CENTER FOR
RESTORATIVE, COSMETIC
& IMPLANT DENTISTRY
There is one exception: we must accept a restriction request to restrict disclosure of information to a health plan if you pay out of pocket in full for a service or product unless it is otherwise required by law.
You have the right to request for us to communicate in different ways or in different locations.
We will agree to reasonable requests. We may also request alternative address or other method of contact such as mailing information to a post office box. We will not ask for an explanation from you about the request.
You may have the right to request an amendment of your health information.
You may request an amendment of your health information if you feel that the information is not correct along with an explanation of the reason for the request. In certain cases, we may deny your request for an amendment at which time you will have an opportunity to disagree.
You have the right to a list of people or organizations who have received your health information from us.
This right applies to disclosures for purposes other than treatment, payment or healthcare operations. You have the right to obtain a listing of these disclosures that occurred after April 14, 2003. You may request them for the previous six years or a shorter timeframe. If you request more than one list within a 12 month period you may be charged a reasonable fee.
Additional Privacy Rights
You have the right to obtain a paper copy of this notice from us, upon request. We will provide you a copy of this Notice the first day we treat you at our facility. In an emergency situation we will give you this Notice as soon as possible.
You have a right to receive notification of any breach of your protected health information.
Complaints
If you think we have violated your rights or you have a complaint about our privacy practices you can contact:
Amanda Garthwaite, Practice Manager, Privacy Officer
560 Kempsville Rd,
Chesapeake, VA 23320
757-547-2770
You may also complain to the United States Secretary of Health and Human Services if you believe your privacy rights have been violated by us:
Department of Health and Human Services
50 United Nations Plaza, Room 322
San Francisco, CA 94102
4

★ ★ ★ ★

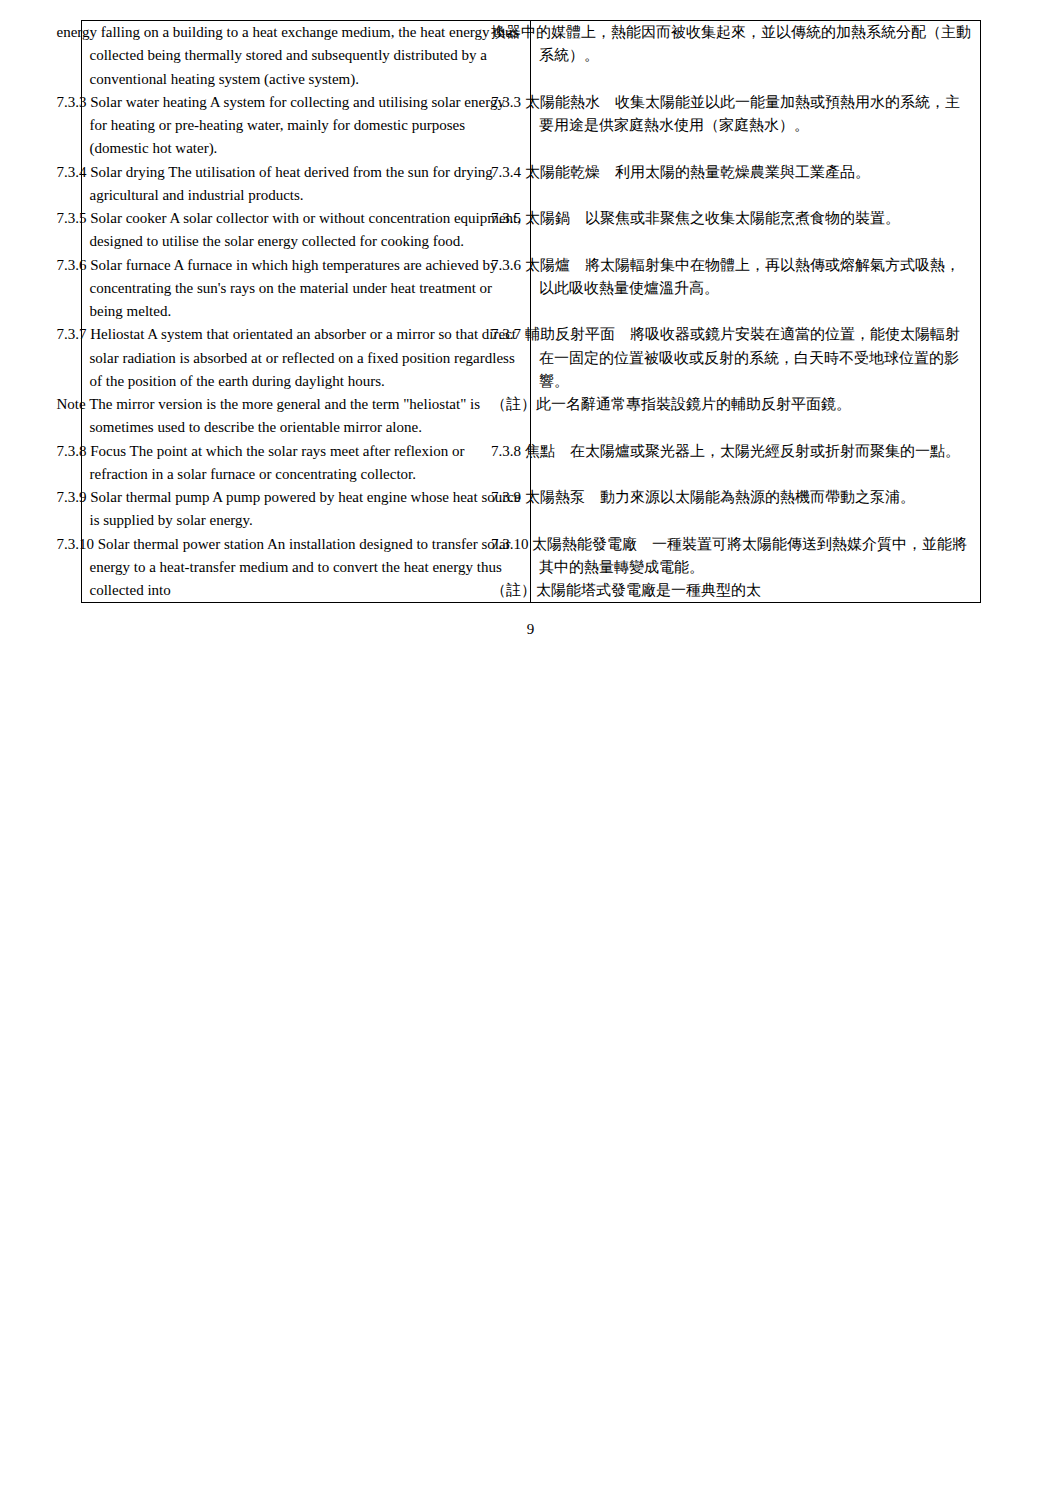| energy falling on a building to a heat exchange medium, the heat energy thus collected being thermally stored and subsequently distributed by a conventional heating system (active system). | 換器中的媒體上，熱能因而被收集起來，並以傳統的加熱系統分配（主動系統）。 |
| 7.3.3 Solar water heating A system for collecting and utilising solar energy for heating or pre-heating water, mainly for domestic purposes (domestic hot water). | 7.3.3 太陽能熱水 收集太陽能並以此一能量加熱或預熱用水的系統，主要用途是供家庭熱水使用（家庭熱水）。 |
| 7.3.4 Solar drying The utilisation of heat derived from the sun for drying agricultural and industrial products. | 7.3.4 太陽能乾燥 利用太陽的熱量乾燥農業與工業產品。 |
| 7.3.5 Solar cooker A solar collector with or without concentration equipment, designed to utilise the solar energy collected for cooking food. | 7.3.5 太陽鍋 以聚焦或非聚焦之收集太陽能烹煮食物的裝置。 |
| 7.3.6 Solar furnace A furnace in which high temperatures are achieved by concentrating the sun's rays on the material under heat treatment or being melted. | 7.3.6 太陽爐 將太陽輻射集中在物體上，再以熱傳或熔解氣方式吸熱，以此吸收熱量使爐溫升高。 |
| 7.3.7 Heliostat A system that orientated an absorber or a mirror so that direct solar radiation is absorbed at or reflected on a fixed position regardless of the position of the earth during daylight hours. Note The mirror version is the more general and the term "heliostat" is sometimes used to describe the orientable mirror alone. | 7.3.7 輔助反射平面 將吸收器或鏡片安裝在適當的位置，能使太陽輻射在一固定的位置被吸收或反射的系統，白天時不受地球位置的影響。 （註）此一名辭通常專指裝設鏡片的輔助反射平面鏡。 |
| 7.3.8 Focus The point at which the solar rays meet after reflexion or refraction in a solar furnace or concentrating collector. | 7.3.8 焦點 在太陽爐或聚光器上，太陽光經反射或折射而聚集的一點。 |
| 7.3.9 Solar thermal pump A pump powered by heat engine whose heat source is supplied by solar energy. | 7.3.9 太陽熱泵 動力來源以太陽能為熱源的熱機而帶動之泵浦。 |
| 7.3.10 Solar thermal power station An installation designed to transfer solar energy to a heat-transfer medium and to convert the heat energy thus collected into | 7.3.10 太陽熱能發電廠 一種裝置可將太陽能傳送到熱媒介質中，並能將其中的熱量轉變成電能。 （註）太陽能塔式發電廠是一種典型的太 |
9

★ ★ ★ ★

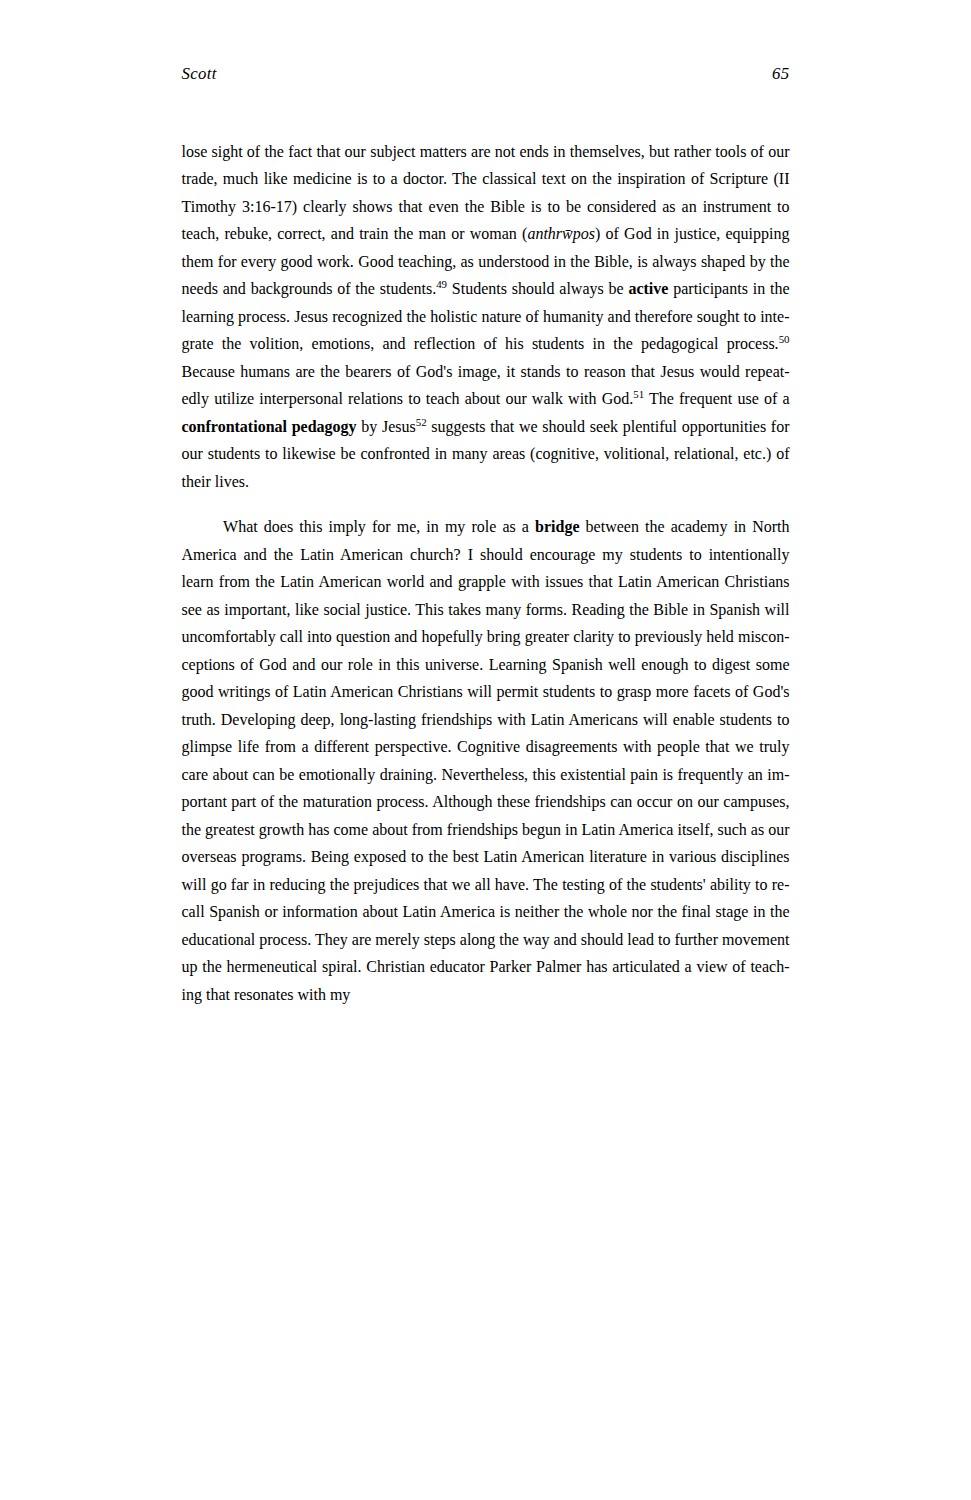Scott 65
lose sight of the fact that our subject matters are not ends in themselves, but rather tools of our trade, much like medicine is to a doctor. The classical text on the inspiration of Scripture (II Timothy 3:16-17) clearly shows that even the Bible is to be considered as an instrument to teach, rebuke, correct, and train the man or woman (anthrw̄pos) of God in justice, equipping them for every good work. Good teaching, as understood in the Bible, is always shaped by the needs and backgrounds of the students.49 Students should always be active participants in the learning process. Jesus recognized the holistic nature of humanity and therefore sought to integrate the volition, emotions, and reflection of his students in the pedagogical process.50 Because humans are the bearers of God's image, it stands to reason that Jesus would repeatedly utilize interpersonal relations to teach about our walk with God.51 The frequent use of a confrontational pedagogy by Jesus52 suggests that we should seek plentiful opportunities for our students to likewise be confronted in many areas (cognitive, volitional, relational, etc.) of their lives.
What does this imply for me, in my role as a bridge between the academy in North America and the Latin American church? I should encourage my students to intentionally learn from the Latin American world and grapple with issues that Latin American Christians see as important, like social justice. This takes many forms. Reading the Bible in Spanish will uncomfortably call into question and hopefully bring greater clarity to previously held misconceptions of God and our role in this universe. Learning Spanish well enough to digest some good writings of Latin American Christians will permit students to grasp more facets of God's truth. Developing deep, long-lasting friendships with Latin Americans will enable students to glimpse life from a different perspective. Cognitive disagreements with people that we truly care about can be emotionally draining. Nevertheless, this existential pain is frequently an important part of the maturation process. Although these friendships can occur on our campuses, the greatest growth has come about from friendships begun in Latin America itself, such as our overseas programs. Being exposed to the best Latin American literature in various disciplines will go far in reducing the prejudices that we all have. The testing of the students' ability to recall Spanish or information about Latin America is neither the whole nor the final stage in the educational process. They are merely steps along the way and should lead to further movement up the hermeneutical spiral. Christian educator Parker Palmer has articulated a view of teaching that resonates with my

★ ★ ★ ★

ACTIVITY:
Write down, word for word, the lines above from the one containing "We will agree" through the one containing "757-547-2770", both ends included.

YOUR RESPONSE:
We will agree to reasonable requests. We may also request alternative address or other method of contact such as mailing information to a post office box. We will not ask for an explanation from you about the request.
You may have the right to request an amendment of your health information.
You may request an amendment of your health information if you feel that the information is not correct along with an explanation of the reason for the request. In certain cases, we may deny your request for an amendment at which time you will have an opportunity to disagree.
You have the right to a list of people or organizations who have received your health information from us.
This right applies to disclosures for purposes other than treatment, payment or healthcare operations. You have the right to obtain a listing of these disclosures that occurred after April 14, 2003. You may request them for the previous six years or a shorter timeframe. If you request more than one list within a 12 month period you may be charged a reasonable fee.
Additional Privacy Rights
You have the right to obtain a paper copy of this notice from us, upon request. We will provide you a copy of this Notice the first day we treat you at our facility. In an emergency situation we will give you this Notice as soon as possible.
You have a right to receive notification of any breach of your protected health information.
Complaints
If you think we have violated your rights or you have a complaint about our privacy practices you can contact:
Amanda Garthwaite, Practice Manager, Privacy Officer
560 Kempsville Rd,
Chesapeake, VA 23320
757-547-2770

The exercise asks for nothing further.